Task item: Write out every record again, exactly.

Exercise data:
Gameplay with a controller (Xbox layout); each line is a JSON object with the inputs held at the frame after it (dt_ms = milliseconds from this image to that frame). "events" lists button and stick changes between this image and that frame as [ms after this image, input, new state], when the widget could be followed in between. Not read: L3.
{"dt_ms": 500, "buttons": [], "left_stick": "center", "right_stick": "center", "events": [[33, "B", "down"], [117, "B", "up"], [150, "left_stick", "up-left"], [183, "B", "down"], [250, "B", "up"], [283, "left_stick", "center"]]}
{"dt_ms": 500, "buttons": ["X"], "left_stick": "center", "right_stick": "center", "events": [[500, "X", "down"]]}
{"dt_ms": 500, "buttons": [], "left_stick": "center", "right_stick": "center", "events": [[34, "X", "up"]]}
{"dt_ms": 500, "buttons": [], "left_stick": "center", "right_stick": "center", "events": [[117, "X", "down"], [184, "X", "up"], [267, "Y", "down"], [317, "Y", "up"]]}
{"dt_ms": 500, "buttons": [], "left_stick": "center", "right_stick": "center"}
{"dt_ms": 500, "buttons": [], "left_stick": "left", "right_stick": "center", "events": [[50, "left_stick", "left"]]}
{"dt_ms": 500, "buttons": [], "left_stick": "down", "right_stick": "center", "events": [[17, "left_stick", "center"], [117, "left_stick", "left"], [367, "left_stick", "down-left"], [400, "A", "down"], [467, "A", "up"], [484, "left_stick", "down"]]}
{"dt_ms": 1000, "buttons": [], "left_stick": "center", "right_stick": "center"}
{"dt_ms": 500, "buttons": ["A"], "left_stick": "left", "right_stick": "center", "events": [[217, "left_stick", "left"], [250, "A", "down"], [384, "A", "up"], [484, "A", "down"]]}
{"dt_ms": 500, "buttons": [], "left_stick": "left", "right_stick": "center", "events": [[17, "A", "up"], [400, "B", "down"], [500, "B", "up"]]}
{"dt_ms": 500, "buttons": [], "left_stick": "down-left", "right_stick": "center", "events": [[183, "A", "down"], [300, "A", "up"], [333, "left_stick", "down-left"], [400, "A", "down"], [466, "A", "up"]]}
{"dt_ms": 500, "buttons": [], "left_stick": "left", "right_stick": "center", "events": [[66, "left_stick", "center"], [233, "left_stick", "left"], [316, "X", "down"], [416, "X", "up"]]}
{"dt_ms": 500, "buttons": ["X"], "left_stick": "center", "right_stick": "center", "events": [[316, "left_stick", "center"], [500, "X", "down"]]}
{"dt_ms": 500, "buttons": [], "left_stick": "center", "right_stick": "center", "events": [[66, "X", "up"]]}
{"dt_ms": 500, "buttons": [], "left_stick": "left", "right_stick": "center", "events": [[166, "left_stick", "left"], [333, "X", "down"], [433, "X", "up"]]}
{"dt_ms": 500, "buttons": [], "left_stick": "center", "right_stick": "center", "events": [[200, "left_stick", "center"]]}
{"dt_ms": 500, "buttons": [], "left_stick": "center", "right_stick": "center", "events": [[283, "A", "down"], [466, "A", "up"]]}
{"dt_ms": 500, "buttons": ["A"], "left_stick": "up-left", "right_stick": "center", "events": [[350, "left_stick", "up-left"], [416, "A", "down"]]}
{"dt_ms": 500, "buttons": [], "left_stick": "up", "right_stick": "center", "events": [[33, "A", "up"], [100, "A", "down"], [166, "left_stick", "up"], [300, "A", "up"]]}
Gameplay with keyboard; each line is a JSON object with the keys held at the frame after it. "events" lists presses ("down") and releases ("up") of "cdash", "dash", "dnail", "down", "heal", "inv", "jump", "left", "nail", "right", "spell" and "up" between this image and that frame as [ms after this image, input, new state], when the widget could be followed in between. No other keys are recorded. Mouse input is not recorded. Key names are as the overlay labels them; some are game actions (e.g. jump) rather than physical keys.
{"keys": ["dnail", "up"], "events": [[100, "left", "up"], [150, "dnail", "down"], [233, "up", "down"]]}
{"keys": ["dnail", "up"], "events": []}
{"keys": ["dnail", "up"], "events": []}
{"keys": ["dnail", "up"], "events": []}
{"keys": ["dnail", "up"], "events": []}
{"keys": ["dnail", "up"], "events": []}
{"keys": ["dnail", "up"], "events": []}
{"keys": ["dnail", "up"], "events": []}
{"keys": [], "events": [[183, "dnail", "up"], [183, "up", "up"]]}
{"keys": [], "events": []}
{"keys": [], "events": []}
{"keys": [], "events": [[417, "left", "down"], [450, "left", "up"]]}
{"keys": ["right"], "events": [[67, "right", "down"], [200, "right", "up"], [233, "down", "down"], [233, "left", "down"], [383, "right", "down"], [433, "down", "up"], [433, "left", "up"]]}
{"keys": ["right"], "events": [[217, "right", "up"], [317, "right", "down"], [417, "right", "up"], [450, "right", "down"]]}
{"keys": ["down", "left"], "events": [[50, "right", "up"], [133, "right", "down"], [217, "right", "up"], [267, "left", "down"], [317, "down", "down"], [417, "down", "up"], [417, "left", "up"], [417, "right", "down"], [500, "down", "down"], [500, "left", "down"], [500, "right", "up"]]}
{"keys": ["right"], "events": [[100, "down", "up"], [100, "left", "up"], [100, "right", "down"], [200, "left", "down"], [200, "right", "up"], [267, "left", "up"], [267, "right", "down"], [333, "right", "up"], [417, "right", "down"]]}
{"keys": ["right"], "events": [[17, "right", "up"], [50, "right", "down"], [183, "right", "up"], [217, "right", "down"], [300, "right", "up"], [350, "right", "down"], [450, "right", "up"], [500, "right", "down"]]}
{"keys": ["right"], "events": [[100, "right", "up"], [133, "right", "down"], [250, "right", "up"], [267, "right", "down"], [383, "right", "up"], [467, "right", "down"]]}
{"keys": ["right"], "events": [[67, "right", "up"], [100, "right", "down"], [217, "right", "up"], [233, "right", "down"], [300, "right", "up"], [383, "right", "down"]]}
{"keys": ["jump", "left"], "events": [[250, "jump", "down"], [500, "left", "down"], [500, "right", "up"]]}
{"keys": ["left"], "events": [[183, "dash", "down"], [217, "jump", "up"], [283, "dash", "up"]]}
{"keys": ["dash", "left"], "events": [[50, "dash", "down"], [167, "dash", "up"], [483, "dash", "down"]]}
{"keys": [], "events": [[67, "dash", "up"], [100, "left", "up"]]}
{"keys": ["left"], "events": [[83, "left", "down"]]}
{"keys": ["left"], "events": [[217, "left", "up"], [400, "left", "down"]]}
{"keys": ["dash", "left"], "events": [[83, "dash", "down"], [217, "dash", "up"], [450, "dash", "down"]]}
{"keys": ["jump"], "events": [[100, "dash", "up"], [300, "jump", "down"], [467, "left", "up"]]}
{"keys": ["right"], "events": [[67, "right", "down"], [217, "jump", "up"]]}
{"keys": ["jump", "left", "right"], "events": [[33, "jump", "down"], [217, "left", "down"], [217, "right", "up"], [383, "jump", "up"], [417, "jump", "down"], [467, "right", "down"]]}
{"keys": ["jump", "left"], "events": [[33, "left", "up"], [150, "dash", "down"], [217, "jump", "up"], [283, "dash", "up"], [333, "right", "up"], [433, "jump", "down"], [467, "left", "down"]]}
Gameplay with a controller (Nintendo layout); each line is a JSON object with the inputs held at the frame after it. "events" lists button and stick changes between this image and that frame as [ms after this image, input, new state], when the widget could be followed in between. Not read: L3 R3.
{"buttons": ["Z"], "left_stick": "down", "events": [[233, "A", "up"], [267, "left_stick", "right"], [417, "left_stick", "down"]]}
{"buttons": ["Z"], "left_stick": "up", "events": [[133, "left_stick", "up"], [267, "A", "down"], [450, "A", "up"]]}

Task solution:
Gameplay with a controller (Xbox layout); each line is a JSON object with the inputs held at the frame after it (dt_ms = milliseconds from this image to that frame). "events" lists button and stick changes between this image and that frame as [ms after this image, input, new state], when the widget could be followed in between. Not read: L3.
{"dt_ms": 500, "buttons": [], "left_stick": "center", "right_stick": "center", "events": [[33, "B", "down"], [117, "B", "up"], [150, "left_stick", "up-left"], [183, "B", "down"], [250, "B", "up"], [283, "left_stick", "center"]]}
{"dt_ms": 500, "buttons": ["X"], "left_stick": "center", "right_stick": "center", "events": [[500, "X", "down"]]}
{"dt_ms": 500, "buttons": [], "left_stick": "center", "right_stick": "center", "events": [[34, "X", "up"]]}
{"dt_ms": 500, "buttons": [], "left_stick": "center", "right_stick": "center", "events": [[117, "X", "down"], [184, "X", "up"], [267, "Y", "down"], [317, "Y", "up"]]}
{"dt_ms": 500, "buttons": [], "left_stick": "center", "right_stick": "center"}
{"dt_ms": 500, "buttons": [], "left_stick": "left", "right_stick": "center", "events": [[50, "left_stick", "left"]]}
{"dt_ms": 500, "buttons": [], "left_stick": "down", "right_stick": "center", "events": [[17, "left_stick", "center"], [117, "left_stick", "left"], [367, "left_stick", "down-left"], [400, "A", "down"], [467, "A", "up"], [484, "left_stick", "down"]]}
{"dt_ms": 1000, "buttons": [], "left_stick": "center", "right_stick": "center"}
{"dt_ms": 500, "buttons": ["A"], "left_stick": "left", "right_stick": "center", "events": [[217, "left_stick", "left"], [250, "A", "down"], [384, "A", "up"], [484, "A", "down"]]}
{"dt_ms": 500, "buttons": [], "left_stick": "left", "right_stick": "center", "events": [[17, "A", "up"], [400, "B", "down"], [500, "B", "up"]]}
{"dt_ms": 500, "buttons": [], "left_stick": "down-left", "right_stick": "center", "events": [[183, "A", "down"], [300, "A", "up"], [333, "left_stick", "down-left"], [400, "A", "down"], [466, "A", "up"]]}
{"dt_ms": 500, "buttons": [], "left_stick": "left", "right_stick": "center", "events": [[66, "left_stick", "center"], [233, "left_stick", "left"], [316, "X", "down"], [416, "X", "up"]]}
{"dt_ms": 500, "buttons": ["X"], "left_stick": "center", "right_stick": "center", "events": [[316, "left_stick", "center"], [500, "X", "down"]]}
{"dt_ms": 500, "buttons": [], "left_stick": "center", "right_stick": "center", "events": [[66, "X", "up"]]}
{"dt_ms": 500, "buttons": [], "left_stick": "left", "right_stick": "center", "events": [[166, "left_stick", "left"], [333, "X", "down"], [433, "X", "up"]]}
{"dt_ms": 500, "buttons": [], "left_stick": "center", "right_stick": "center", "events": [[200, "left_stick", "center"]]}
{"dt_ms": 500, "buttons": [], "left_stick": "center", "right_stick": "center", "events": [[283, "A", "down"], [466, "A", "up"]]}
{"dt_ms": 500, "buttons": ["A"], "left_stick": "up-left", "right_stick": "center", "events": [[350, "left_stick", "up-left"], [416, "A", "down"]]}
{"dt_ms": 500, "buttons": [], "left_stick": "up", "right_stick": "center", "events": [[33, "A", "up"], [100, "A", "down"], [166, "left_stick", "up"], [300, "A", "up"]]}
Gameplay with keyboard; each line is a JSON object with the keys held at the frame after it. "events" lists presses ("down") and releases ("up") of "cdash", "dash", "dnail", "down", "heal", "inv", "jump", "left", "nail", "right", "spell" and "up" between this image and that frame as [ms after this image, input, new state], when the widget could be followed in between. No other keys are recorded. Mouse input is not recorded. Key names are as the overlay labels them; some are game actions (e.g. jump) rather than physical keys.
{"keys": ["dnail", "up"], "events": [[100, "left", "up"], [150, "dnail", "down"], [233, "up", "down"]]}
{"keys": ["dnail", "up"], "events": []}
{"keys": ["dnail", "up"], "events": []}
{"keys": ["dnail", "up"], "events": []}
{"keys": ["dnail", "up"], "events": []}
{"keys": ["dnail", "up"], "events": []}
{"keys": ["dnail", "up"], "events": []}
{"keys": ["dnail", "up"], "events": []}
{"keys": [], "events": [[183, "dnail", "up"], [183, "up", "up"]]}
{"keys": [], "events": []}
{"keys": [], "events": []}
{"keys": [], "events": [[417, "left", "down"], [450, "left", "up"]]}
{"keys": ["right"], "events": [[67, "right", "down"], [200, "right", "up"], [233, "down", "down"], [233, "left", "down"], [383, "right", "down"], [433, "down", "up"], [433, "left", "up"]]}
{"keys": ["right"], "events": [[217, "right", "up"], [317, "right", "down"], [417, "right", "up"], [450, "right", "down"]]}
{"keys": ["down", "left"], "events": [[50, "right", "up"], [133, "right", "down"], [217, "right", "up"], [267, "left", "down"], [317, "down", "down"], [417, "down", "up"], [417, "left", "up"], [417, "right", "down"], [500, "down", "down"], [500, "left", "down"], [500, "right", "up"]]}
{"keys": ["right"], "events": [[100, "down", "up"], [100, "left", "up"], [100, "right", "down"], [200, "left", "down"], [200, "right", "up"], [267, "left", "up"], [267, "right", "down"], [333, "right", "up"], [417, "right", "down"]]}
{"keys": ["right"], "events": [[17, "right", "up"], [50, "right", "down"], [183, "right", "up"], [217, "right", "down"], [300, "right", "up"], [350, "right", "down"], [450, "right", "up"], [500, "right", "down"]]}
{"keys": ["right"], "events": [[100, "right", "up"], [133, "right", "down"], [250, "right", "up"], [267, "right", "down"], [383, "right", "up"], [467, "right", "down"]]}
{"keys": ["right"], "events": [[67, "right", "up"], [100, "right", "down"], [217, "right", "up"], [233, "right", "down"], [300, "right", "up"], [383, "right", "down"]]}
{"keys": ["jump", "left"], "events": [[250, "jump", "down"], [500, "left", "down"], [500, "right", "up"]]}
{"keys": ["left"], "events": [[183, "dash", "down"], [217, "jump", "up"], [283, "dash", "up"]]}
{"keys": ["dash", "left"], "events": [[50, "dash", "down"], [167, "dash", "up"], [483, "dash", "down"]]}
{"keys": [], "events": [[67, "dash", "up"], [100, "left", "up"]]}
{"keys": ["left"], "events": [[83, "left", "down"]]}
{"keys": ["left"], "events": [[217, "left", "up"], [400, "left", "down"]]}
{"keys": ["dash", "left"], "events": [[83, "dash", "down"], [217, "dash", "up"], [450, "dash", "down"]]}
{"keys": ["jump"], "events": [[100, "dash", "up"], [300, "jump", "down"], [467, "left", "up"]]}
{"keys": ["right"], "events": [[67, "right", "down"], [217, "jump", "up"]]}
{"keys": ["jump", "left", "right"], "events": [[33, "jump", "down"], [217, "left", "down"], [217, "right", "up"], [383, "jump", "up"], [417, "jump", "down"], [467, "right", "down"]]}
{"keys": ["jump", "left"], "events": [[33, "left", "up"], [150, "dash", "down"], [217, "jump", "up"], [283, "dash", "up"], [333, "right", "up"], [433, "jump", "down"], [467, "left", "down"]]}
Gameplay with a controller (Nintendo layout); each line is a JSON object with the inputs held at the frame after it. "events" lists button and stick changes between this image and that frame as [ms after this image, input, new state], when the widget could be followed in between. Not read: L3 R3.
{"buttons": ["Z"], "left_stick": "down", "events": [[233, "A", "up"], [267, "left_stick", "right"], [417, "left_stick", "down"]]}
{"buttons": ["Z"], "left_stick": "up", "events": [[133, "left_stick", "up"], [267, "A", "down"], [450, "A", "up"]]}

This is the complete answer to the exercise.